Godard advanced on me. He’s not all that big, but tough and sinewy. “Fighting-fear is different,” he began, and he rubbed his right hand across his mouth. “Soon as you know there’s going to be fighting, it’s like a fever. Makes your skin crawl. You get the squits. Then you start trembling and it don’t stop. Isn’t that right, boys?”
All Milon’s men were nodding. One of them looked the same age as I am. His Adam’s apple was bobbing up and down.
“Your mouth’s fig-dry,” Wido said.
“And the Night Hag, she tramples you,” said Giff.
Godard rubbed his hand across his mouth again. “And your fear gallops with you into the fight. You’re alive! Your blood’s on fire. You’re afraid. Everyone’s afraid. Some people show it, some don’t.”
“And some are brave,” added Wido, “and some aren’t.”
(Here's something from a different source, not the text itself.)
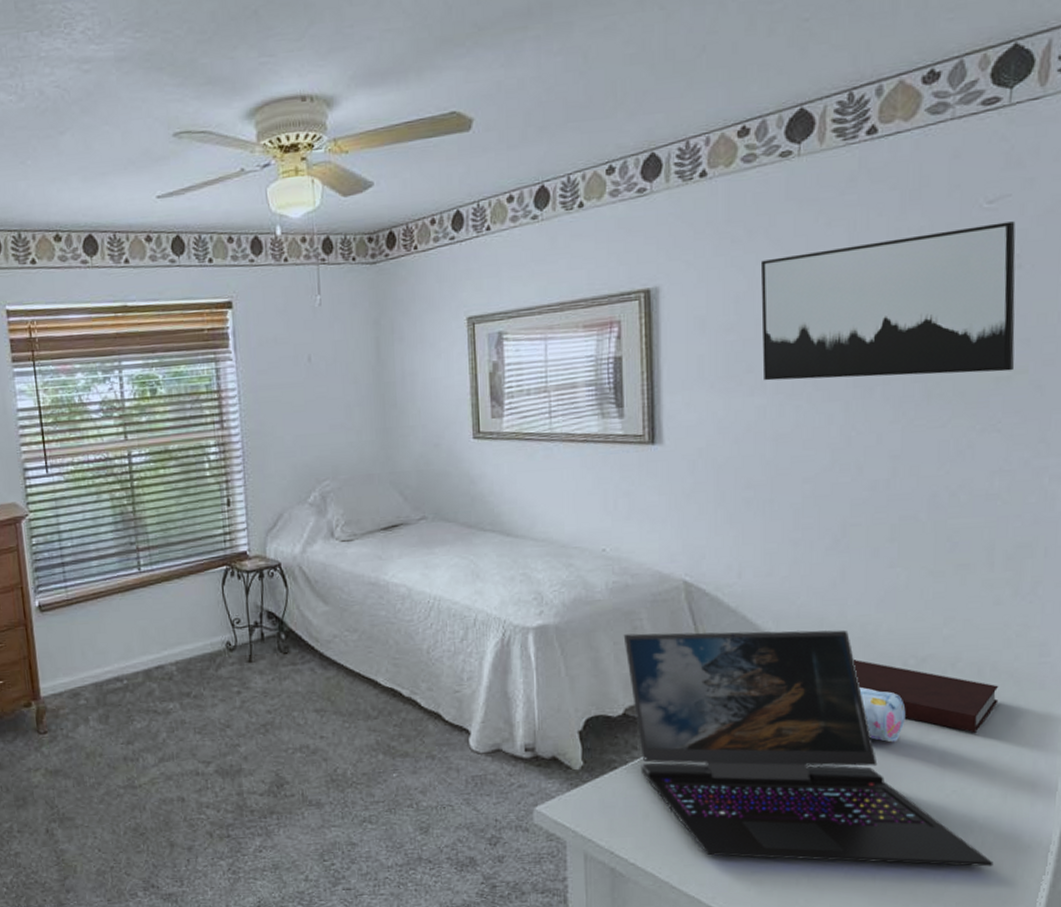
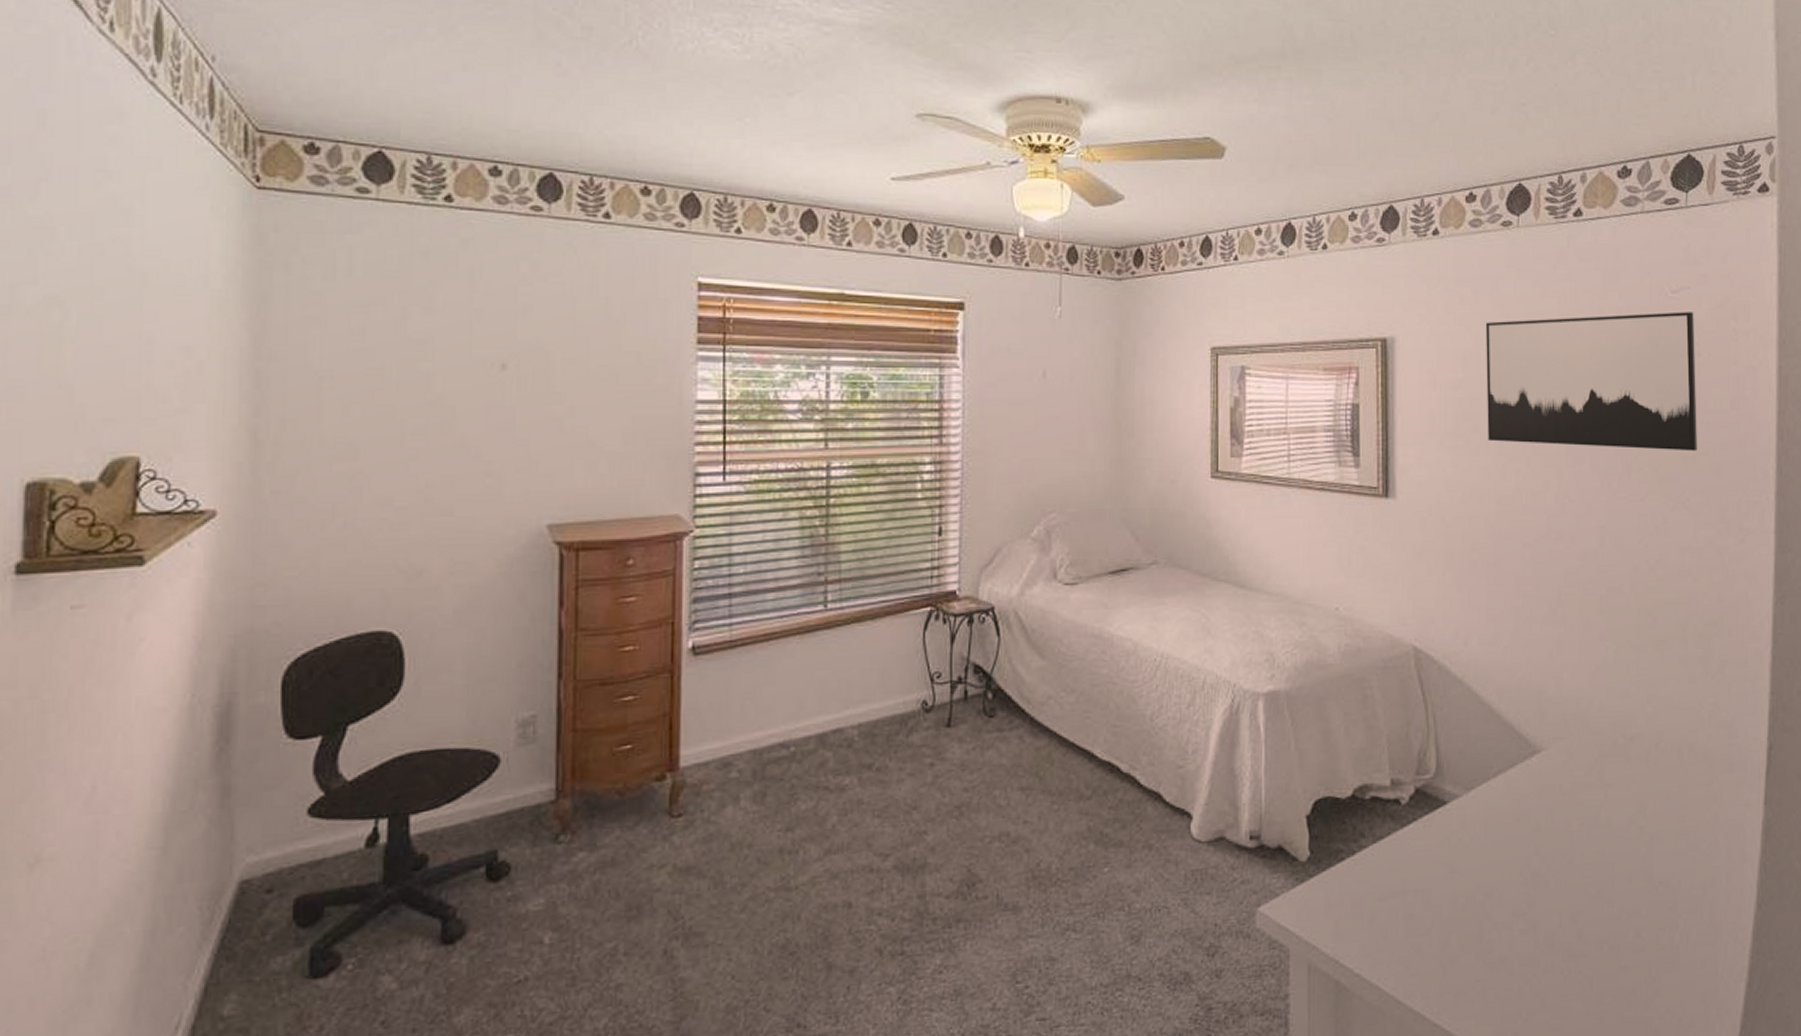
laptop: present [623,629,994,867] -> none [1354,703,1697,967]
notebook: present [852,660,999,733] -> none [1569,738,1696,818]
pencil case: present [859,686,906,743] -> none [1575,767,1617,829]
“Milon says you can’t learn to be brave,” I said. “It’s just instinct.”
“You can learn loyalty,” said Wido. “And duty. You can stick it out.”
“But when a Saracen runs at you, and he’s howling?” I asked.
“That’s when it counts,” Wido replied. “In the thick of it.”
“Cowards!” said Godard in disgust. “They’re worse than grass snakes.”
“They should be skinned,” said Wido.
“Remember bloody Gotiller?” asked Godard.
“He did for us, all right,” said Wido. “We lost five men because of him. So after the battle we opened up his stomach and drew out his gut and wound it round a pole.”
“The Saracens are worst,” said Giff. “I’ve fought the Germans and the Angevins, but the Saracens are worst. Howling and wailing. Ghastly wailing.”
Godard wrapped his arms around his chest. “Saracens know about loyalty and duty, all right. Bloody infidels! They’re cruel as fishhooks, and they think God is on their side.”
“Want to know what they did to a mate of mine?” Giff asked me.
The hot sun beat down, and I realized I was shivering. “What?” I asked.
“He’ll find out soon enough,” Wido said.
What I’ll find out is whether I’m good enough. Whether everything I know to be right—duty and loyalty and grit—is stronger than my fear once I’m actually in battle.
Not just fear. Worse than that. Yellow seizure. Battle-terror.
I’ve trained hard, and I trust Bonamy, and I know what I should do, but I’m still afraid.